Maduro to speak with Santos about resale of Venezuelan currency in Colombia

Venezuelan President Nicolás Maduro announced on 8 December 2016 he will speak with Colombian President Juan Manuel Santos on 9 December about the resale of Venezuelan currency in Colombia. During an event to commemorate former President Hugo Chávez, Maduro stated he will urge the Colombian government to punish those who smuggle bolívar bills to Colombia for later resale (El Nacional). Maduro said the lack of paper money in Venezuela led to a cyber-attack on 2 December that caused a partial shutdown of the country's electronic banking system. According to Maduro, Venezuelan bills were stolen at Cúcuta and Maicao, Colombian cities on the border with Venezuela (Globovisión).

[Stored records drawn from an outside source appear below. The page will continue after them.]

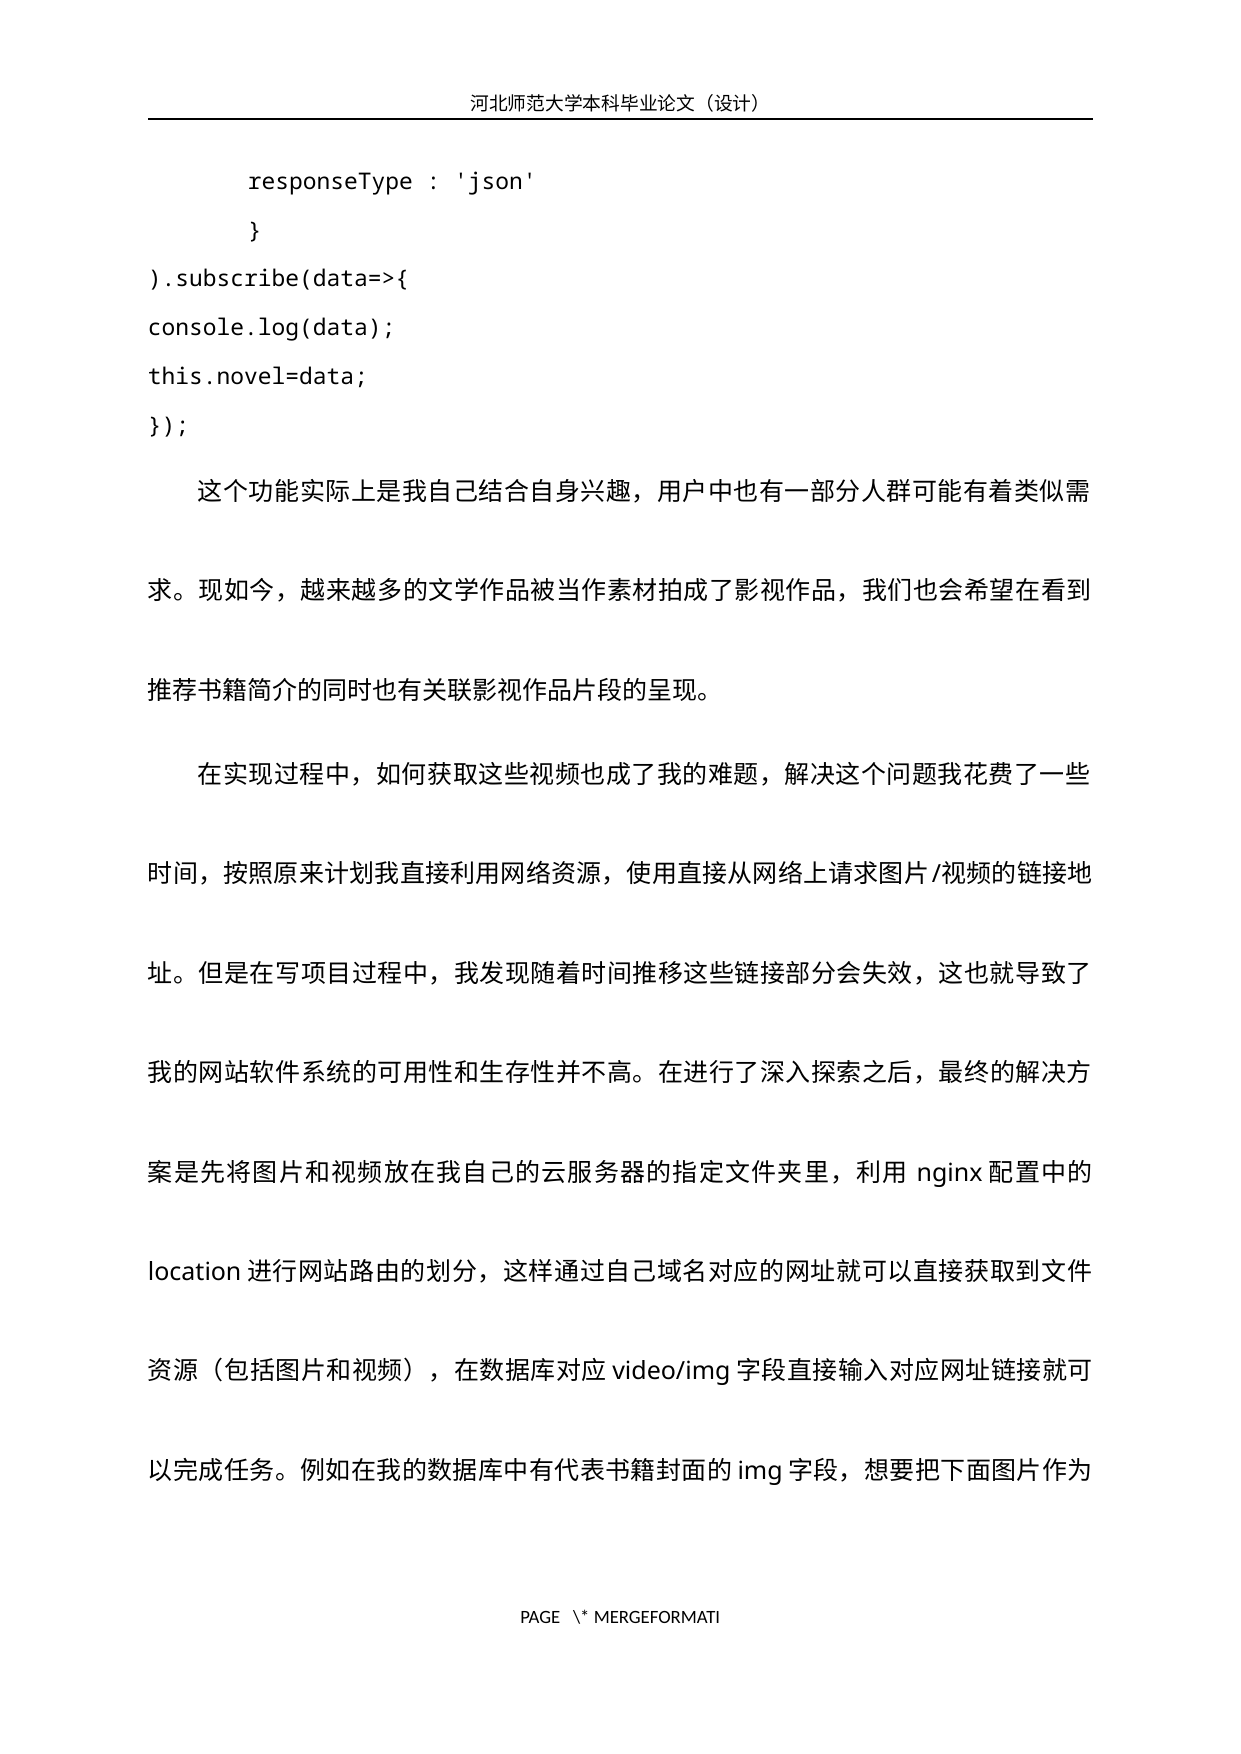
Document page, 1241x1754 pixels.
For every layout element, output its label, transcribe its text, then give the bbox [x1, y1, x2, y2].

text 这个功能实际上是我自己结合自身兴趣，用户中也有一部分人群可能有着类似需求。现如今，越来越多的文学作品被当作素材拍成了影视作品，我们也会希望在看到推荐书籍简介的同时也有关联影视作品片段的呈现。 [148, 456, 1093, 721]
text } [148, 213, 1093, 246]
text this.novel=data; [148, 359, 1093, 392]
text console.log(data); [148, 310, 1093, 343]
text }); [148, 408, 1093, 441]
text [148, 739, 1093, 1501]
text ).subscribe(data=>{ [148, 261, 1093, 294]
text responseType : 'json' [148, 164, 1093, 197]
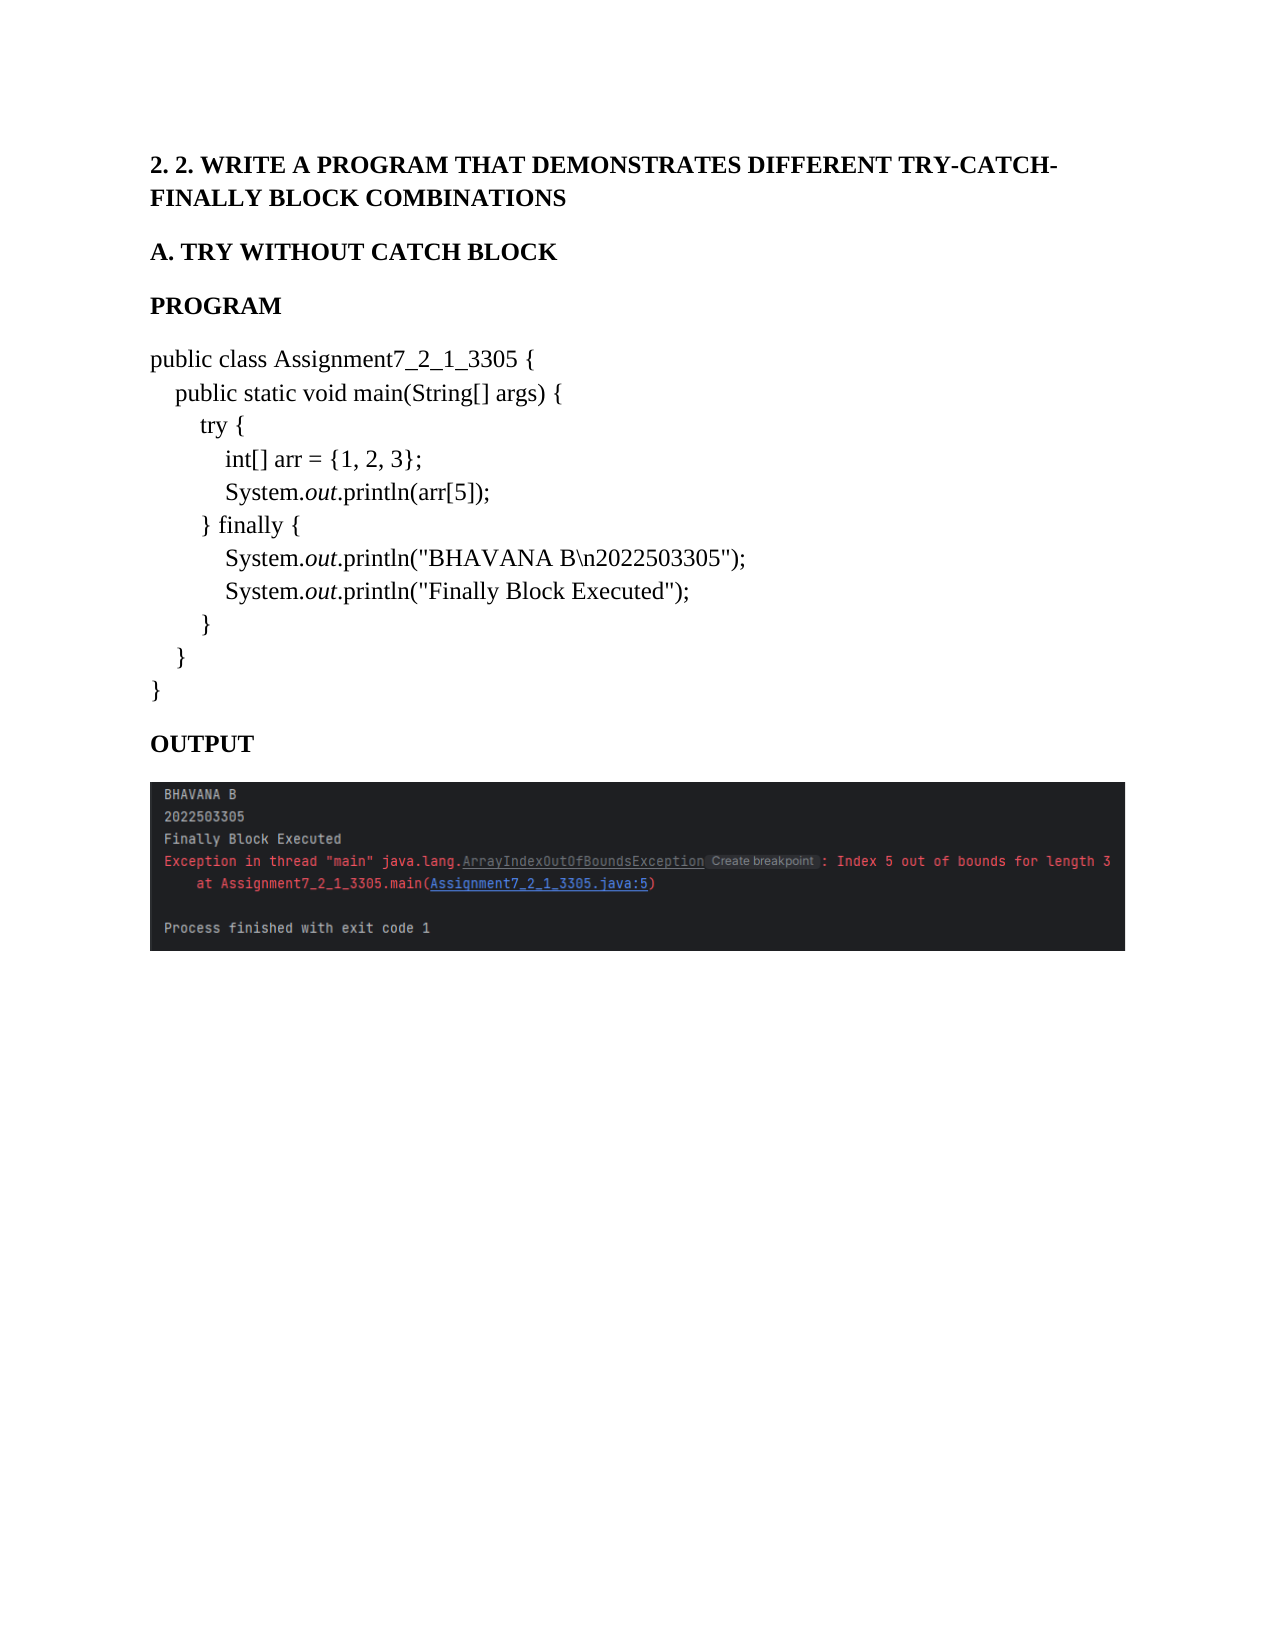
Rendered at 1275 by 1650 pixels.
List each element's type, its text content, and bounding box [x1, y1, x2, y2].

text PROGRAM [150, 291, 1125, 319]
text OUTPUT [150, 729, 1125, 757]
picture [150, 782, 1125, 951]
text public class Assignment7_2_1_3305 { public static void main(String[] args) { try { int[] arr = {1, 2, 3}; System.out.println(arr[5]); } finally { System.out.println("BHAVANA B\n2022503305"); System.out.println("Finally Block Executed"); } } } [150, 344, 1125, 703]
text 2. 2. WRITE A PROGRAM THAT DEMONSTRATES DIFFERENT TRY-CATCH-FINALLY BLOCK COMBINATIONS [150, 150, 1125, 212]
text A. TRY WITHOUT CATCH BLOCK [150, 237, 1125, 266]
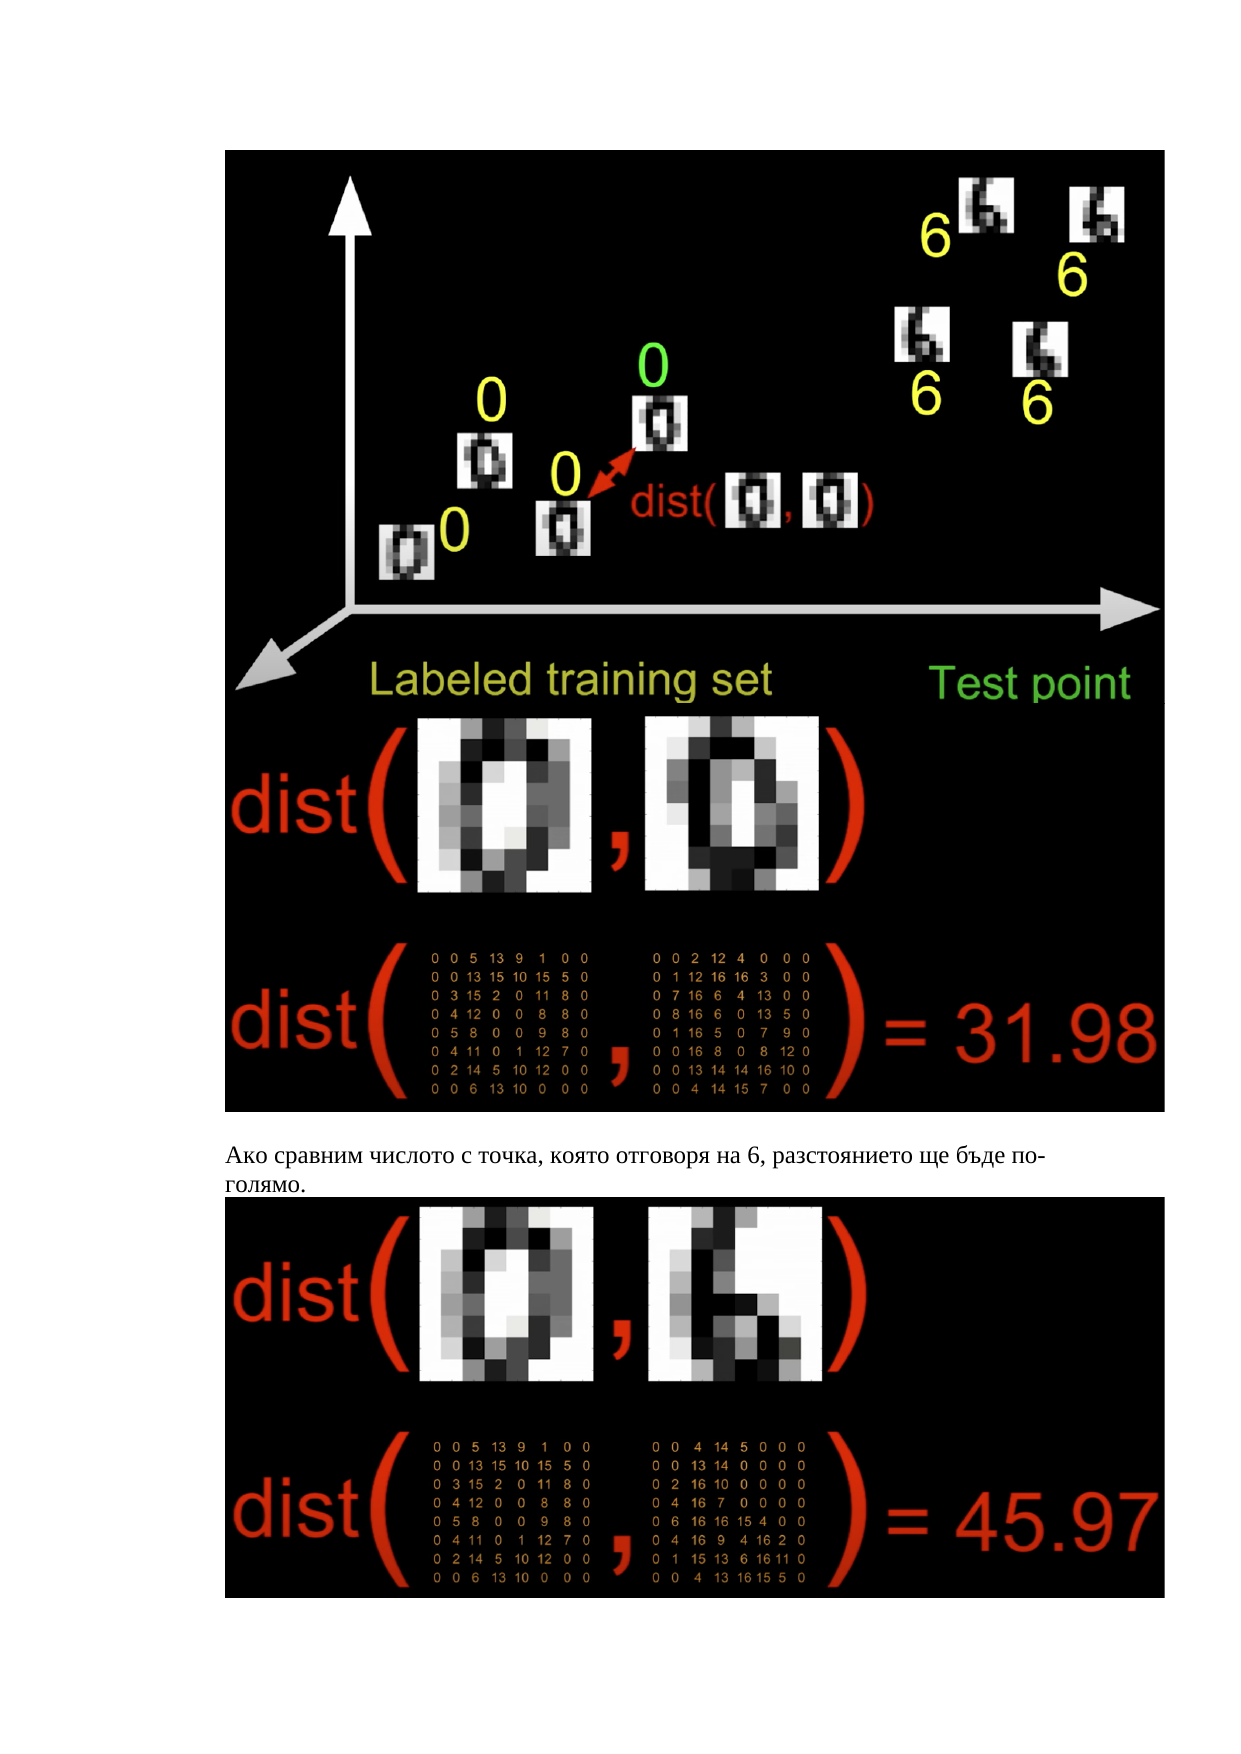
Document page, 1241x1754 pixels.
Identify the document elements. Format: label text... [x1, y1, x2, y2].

picture [225, 1197, 1165, 1598]
picture [225, 150, 1165, 1112]
list Ако сравним числото с точка, която отговоря на 6, разстоянието ще бъде по-голямо. [225, 1140, 1090, 1197]
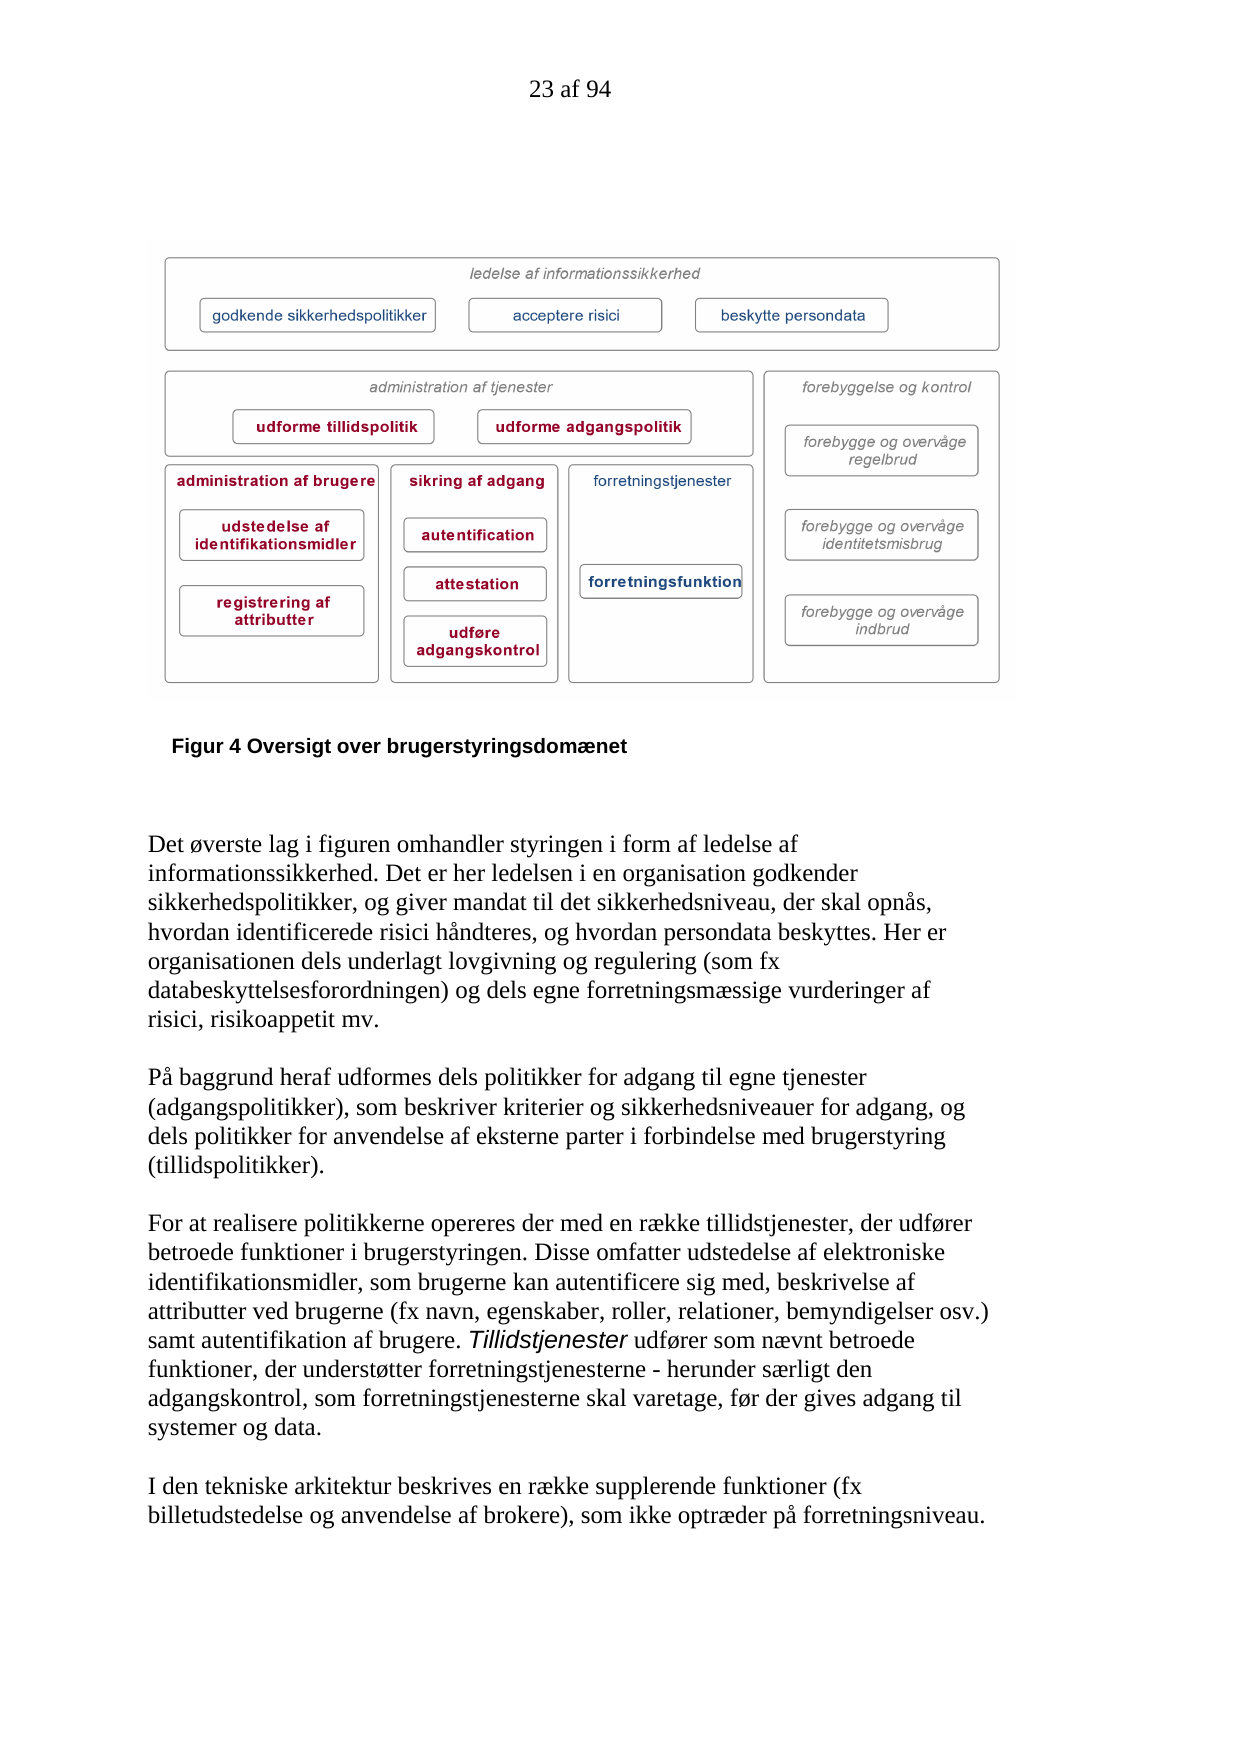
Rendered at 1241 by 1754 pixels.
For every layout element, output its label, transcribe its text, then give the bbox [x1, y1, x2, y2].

Venezuela and Russia sign economic and military cooperation agreements

During the twelfth meeting of the Venezuela-Russia Intergovernmental Commission in Caracas on 6 December 2016, the two countries signed economic and military cooperation agreements. Venezuelan President Nicolás Maduro stated that after meeting in person with Russian Deputy Prime Minister Dmitry Rozogin and speaking over the phone with President Vladimir Putin, the leaders agreed Russia will provide Venezuela with its wheat supply in 2017 (Globovisión). Maduro reiterated wheat mafias are causing shortages, warned the Venezuelan Bakery Federation he will take legal action against the organization, and added Russian imports will end the scarcity of flour and long bakery lines (Tal Cual). Maduro also announced that in 2017, Russia will bring agricultural specialists to Venezuela, as well as modern anti-missile air defense systems, and artillery and infantry units (Efecto Cocuyo).